Northwest High School boys’ basketball coach Robert Smith is perfectly capable of wrapping his players’ ankles. But thanks to Montgomery County’s now full-fledged athletic training program, he no longer has to and can focus his attention solely on coaching responsibilities.
“(Coaches) are all pretty knowledgeable, but having someone who trained in the field is invaluable,” Smith said. “Especially when you’re coaching and you have nine million things going on. (A few years back) we were wrapping ankles and doing stuff and we’re certified but they probably do it a lot better than I can.”

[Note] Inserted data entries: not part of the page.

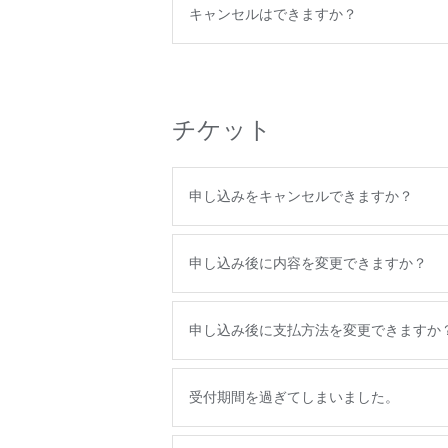
キャンセルはできますか？
チケット
申し込みをキャンセルできますか？
申し込み後に内容を変更できますか？
申し込み後に支払方法を変更できますか
受付期間を過ぎてしまいました。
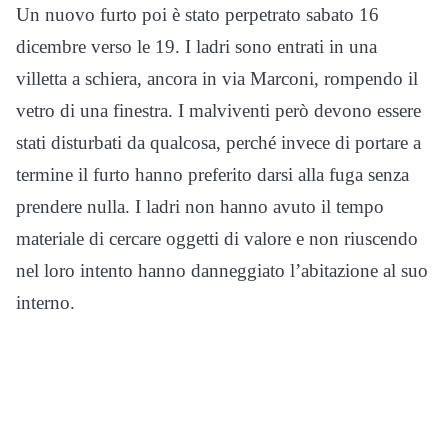
Un nuovo furto poi è stato perpetrato sabato 16
dicembre verso le 19. I ladri sono entrati in una
villetta a schiera, ancora in via Marconi, rompendo il
vetro di una finestra. I malviventi però devono essere
stati disturbati da qualcosa, perché invece di portare a
termine il furto hanno preferito darsi alla fuga senza
prendere nulla. I ladri non hanno avuto il tempo
materiale di cercare oggetti di valore e non riuscendo
nel loro intento hanno danneggiato l’abitazione al suo
interno.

After the success of a pilot program launched last year that placed certified athletic trainers at all 25 county public schools, MCPS signed a three-year contract with four local vendors—Adventist HealthCare Physical Health & Rehabilitation, MedStar Health, Pivot Physical Therapy and Maryland Orthopaedic Specialists—that indicates its inclusion in the fiscal budget at least through 2018. MCPS is paying the vendors $20,000 a year per school, Athletics Specialist Jeff Sullivan said, for a total of $500,000.
All MCPS coaches must obtain a variety of certifications and are required to take several continuing education courses, including the Maryland State Department of Education’s “Care and Prevention of Athletic Injuries” and the National Federation of State High School’s “Concussion in Sports – What You Need to Know,” among others.

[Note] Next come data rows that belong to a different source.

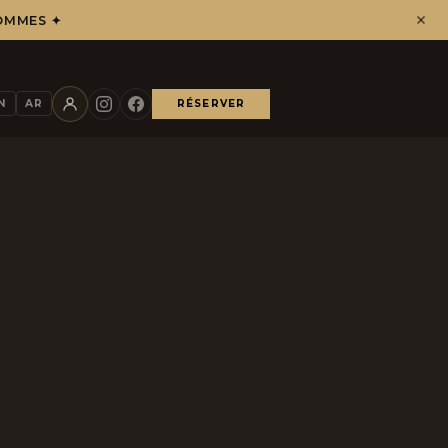
OMMES ✦
N
AR
RÉSERVER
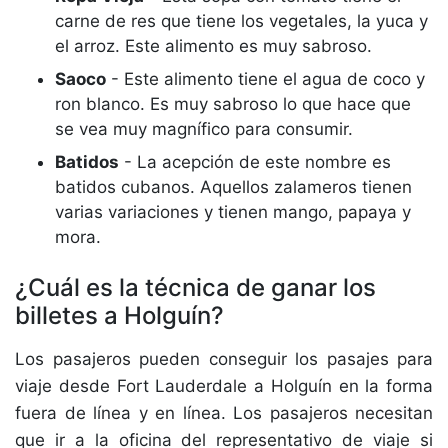
carne de res que tiene los vegetales, la yuca y
el arroz. Este alimento es muy sabroso.
Saoco
- Este alimento tiene el agua de coco y
ron blanco. Es muy sabroso lo que hace que
se vea muy magnífico para consumir.
Batidos
- La acepción de este nombre es
batidos cubanos. Aquellos zalameros tienen
varias variaciones y tienen mango, papaya y
mora.
¿Cuál es la técnica de ganar los
billetes a Holguín?
Los pasajeros pueden conseguir los pasajes para
viaje desde Fort Lauderdale a Holguín en la forma
fuera de línea y en línea. Los pasajeros necesitan
que ir a la oficina del representativo de viaje si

But while coaches are knowledgeable and certainly invested in the safety of their student-athletes, they are not trained professionals. And this program takes the onus off coaches to make medical decisions.

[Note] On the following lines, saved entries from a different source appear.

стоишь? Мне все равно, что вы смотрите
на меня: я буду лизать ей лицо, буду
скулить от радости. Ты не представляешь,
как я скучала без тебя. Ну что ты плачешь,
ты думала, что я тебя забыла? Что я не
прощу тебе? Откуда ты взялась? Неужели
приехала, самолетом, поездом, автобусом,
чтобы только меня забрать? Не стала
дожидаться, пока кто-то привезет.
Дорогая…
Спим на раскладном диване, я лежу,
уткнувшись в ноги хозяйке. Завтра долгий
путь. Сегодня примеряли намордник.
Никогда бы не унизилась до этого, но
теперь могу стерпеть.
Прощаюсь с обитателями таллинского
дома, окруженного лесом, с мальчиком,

“First of all, the schools themselves don’t really have a way of taking care of students after school, with the exception of the coach. Most injuries occur in practice, not in games,” Quince Orchard’s athletic trainer Laura Hartman said. “(Making medical decisions) is not their primary job. They’re there to coach kids and not to take care of emergencies as far as athletic injuries. There can be a lot of problems with that, in terms of conflict of interest, communication and kids falling through the cracks.”
Per the Athletic Trainer Scope of Services posted on the MCPS website, athletic trainers should be on campus for an average of 20-30 hours per week during each of the three sports seasons—approximately 42 weeks beginning in early August through the end of May. That time includes coverage for practices, scrimmages, regular season events and playoff games on site. Athletic trainers are required to be on campus whenever there is a home game or match in any sport.
“If a home tennis match was the only event, the trainer would be there at that home tennis match,” Sullivan said. “We want that equitable treatment.”
When there is more than one team playing, the trainer’s location is known to all coaches. But athletic trainers aren’t just on site in case of emergency. Their weekly schedules, coordinated with their school’s athletic director, are not limited to on-field diagnoses. They also help athletes through the rehabilitation process, pre-game and post-game treatment, such as ankle taping and icing, among other services.
“You go to the training room and it’s a revolving door of kids coming in and out for different reasons and it’s great to see,” Sullivan said. “(MCPS Director of Systemwide Athletics) Duke (Beattie) and I have gone out and visited with trainers and ADs (athletic directors) and this is exactly what we were hoping this program would be.”
Hartman said it is important to have a constant loop of communication to keep everyone on the same page. She is in touch with parents by phone and email, she said, to ensure her student-athletes keep to their recovery schedules and treatments.
There is an education component as well; athletic trainers are able to provide tips and exercises specific to each athlete and sport to try and help prevent re-injury.
In addition, all of the county’s athletic trainers work under the supervision of a physician, Sullivan said, which can help provide athletes with a direct line to doctors.
“That is absolutely a benefit,” Sullivan said. “It’s a huge advantage for kids. We do not require them to use our vendors, but they are available for kids and that’s been something useful, especially in time-sensitive areas.”
Sullivan said he’s also been pleased with the trusting and supportive relationships the athletic trainers have cultivated with their student-athletes.
There is a psychological aspect to athletic training, Hartman said. If athletes do not trust their athletic trainers, they might be less than honest. That’s why Hartman said she believes in full disclosure to athletes and walking them through the entire process of returning to play.
“Northwest volleyball won the state title and their trainer (Lauren Lyons) was there at the semifinals and there again at the championship match even though she didn’t need to be,” Sullivan said. “(The Maryland Public Secondary Schools Athletic Association) said they were providing training services so there was no need to bring anyone but Lauren has a great relationship with the kids so she followed them all the way through the finals. I saw that a lot (during the postseason), where teams were playing on the road and their trainer was following the team. They didn’t have to but the relationship they have with the kids is evident and they want to be part of the success with the team.”